:: 本文

「非専門医による」というのが若手医師や総合診療医にとっては馴染みやすいタイトルです。専門医にとっては常識かも知れないが初学者にとっては陥りやすいピットフォールや勘どころを専門医がとても簡潔に解説してくれている。糖尿病に関しては管理できる研修医も多いとは思うが、甲状腺疾患ともなると苦手意識を伴いがちだ。しかし、甲状腺疾患は大変コモンな疾患であり、プライマリケア医や研修医にとっては避けては通れない疾患群である。本書は堅苦しさがない症例ベースの対話形式なので、苦手意識のある人も気楽に読むことができる。

::::
:: エントリー一覧

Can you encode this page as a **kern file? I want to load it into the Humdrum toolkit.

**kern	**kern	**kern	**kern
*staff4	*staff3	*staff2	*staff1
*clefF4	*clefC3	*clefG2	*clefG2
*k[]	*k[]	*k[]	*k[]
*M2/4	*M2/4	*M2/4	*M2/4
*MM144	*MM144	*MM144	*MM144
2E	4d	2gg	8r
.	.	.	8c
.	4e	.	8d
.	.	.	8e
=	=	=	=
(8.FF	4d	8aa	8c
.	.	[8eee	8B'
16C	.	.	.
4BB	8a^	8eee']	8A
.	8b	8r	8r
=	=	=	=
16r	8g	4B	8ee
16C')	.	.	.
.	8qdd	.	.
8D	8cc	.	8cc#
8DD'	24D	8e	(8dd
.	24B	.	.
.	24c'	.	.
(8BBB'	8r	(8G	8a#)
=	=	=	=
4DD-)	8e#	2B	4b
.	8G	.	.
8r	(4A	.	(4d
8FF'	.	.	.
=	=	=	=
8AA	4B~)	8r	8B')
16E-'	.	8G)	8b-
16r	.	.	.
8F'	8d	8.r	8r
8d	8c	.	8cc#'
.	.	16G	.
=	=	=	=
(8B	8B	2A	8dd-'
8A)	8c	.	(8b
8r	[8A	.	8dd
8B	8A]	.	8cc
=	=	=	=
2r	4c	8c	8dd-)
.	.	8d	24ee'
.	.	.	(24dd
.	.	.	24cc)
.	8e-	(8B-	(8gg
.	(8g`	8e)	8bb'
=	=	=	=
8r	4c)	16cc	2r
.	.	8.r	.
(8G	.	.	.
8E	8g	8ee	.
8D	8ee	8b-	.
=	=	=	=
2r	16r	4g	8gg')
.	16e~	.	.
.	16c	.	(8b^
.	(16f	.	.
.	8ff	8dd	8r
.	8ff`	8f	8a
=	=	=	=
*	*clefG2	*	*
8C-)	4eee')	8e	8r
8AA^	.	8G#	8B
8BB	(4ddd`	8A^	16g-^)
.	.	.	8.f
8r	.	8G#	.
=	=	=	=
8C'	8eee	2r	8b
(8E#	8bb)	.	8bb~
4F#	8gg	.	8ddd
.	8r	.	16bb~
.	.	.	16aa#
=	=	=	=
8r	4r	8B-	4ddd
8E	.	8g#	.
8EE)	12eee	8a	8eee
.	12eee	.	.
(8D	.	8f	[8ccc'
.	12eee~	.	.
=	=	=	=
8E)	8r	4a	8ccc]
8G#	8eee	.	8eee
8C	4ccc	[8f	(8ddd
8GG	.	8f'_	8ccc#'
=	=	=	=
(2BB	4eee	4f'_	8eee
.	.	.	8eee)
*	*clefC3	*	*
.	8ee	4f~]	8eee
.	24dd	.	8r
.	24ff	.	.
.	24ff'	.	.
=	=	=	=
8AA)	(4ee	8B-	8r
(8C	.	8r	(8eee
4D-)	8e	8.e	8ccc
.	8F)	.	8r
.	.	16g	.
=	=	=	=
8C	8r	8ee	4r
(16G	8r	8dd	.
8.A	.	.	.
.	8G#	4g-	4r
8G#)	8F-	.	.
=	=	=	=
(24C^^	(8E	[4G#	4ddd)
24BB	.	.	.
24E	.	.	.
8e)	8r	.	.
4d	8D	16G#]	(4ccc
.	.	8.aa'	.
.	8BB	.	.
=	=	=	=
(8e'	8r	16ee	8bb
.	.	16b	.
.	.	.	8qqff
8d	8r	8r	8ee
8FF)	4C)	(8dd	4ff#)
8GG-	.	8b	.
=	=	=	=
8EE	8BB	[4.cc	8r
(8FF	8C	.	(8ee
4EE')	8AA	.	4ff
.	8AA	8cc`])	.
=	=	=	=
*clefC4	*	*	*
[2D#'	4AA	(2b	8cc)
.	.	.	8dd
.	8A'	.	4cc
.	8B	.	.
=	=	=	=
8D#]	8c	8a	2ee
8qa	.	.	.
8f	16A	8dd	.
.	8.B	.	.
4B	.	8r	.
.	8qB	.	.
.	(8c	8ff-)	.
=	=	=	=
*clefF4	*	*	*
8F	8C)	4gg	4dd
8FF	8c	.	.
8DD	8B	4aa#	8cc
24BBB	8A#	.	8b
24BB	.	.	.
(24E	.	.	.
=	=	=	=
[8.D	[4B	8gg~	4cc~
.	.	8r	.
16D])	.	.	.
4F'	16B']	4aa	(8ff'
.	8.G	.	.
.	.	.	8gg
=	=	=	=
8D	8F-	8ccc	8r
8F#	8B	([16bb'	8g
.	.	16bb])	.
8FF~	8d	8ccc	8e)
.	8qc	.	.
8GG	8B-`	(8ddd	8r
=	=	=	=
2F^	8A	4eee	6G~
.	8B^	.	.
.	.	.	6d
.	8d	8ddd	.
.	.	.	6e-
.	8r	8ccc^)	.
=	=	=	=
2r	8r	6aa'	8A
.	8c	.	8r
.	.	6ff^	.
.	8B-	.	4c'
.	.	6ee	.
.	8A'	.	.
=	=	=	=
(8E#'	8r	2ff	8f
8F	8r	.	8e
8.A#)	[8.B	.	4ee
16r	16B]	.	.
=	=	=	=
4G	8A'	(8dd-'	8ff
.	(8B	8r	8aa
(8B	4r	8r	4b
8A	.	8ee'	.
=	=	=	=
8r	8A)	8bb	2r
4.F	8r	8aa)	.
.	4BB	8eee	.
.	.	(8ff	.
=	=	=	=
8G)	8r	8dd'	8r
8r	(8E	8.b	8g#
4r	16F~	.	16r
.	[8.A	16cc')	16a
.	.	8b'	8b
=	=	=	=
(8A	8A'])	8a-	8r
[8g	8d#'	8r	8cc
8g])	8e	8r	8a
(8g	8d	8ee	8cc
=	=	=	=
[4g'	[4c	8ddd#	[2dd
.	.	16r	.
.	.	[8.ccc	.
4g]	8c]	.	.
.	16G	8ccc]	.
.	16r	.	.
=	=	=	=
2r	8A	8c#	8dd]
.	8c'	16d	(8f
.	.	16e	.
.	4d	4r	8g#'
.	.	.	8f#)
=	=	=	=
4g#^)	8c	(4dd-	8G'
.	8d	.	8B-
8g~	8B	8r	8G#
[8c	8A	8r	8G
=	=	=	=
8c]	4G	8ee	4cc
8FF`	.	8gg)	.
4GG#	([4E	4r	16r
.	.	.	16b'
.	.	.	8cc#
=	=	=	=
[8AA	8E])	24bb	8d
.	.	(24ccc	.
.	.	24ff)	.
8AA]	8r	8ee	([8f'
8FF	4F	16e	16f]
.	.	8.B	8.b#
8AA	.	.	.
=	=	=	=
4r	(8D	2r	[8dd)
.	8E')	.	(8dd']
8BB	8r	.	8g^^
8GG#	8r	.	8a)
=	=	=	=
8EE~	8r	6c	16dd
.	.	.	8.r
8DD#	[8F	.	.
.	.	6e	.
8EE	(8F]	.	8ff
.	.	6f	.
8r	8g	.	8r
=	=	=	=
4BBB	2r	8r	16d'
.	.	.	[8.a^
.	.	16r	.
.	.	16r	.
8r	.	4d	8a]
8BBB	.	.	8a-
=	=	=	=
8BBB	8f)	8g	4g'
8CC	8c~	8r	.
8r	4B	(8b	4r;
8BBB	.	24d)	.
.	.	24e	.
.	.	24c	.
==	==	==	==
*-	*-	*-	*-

::::

### 取り組む課題
a: 書評では、この本はどんな形式で書かれていると述べていますか。
b: 書評の最後の文に続けて、その先を書いてください。

### 課題ごとの答え
a: 堅苦しさがない症例ベースの対話形式です。

b:
糖尿病に関しても堅苦しい記述ではなく、具体的な生活指導の注意点が事細かに書かれており、実に実践的だ。「薬を出して、ハイお終い」という診療こそお終いにしたい。糖尿病の治療者は我々ではなく、半分は患者さん自身という。アドヒアランスの低さを嘆いても仕方ない。どのように患者指導をするか、それこそが我々の仕事であることを再認識させてくれる。
研修医、外来教育に携わる医師、プライマリケア医(特に専門医を卒業し、開業した医師)にお勧めの一冊です。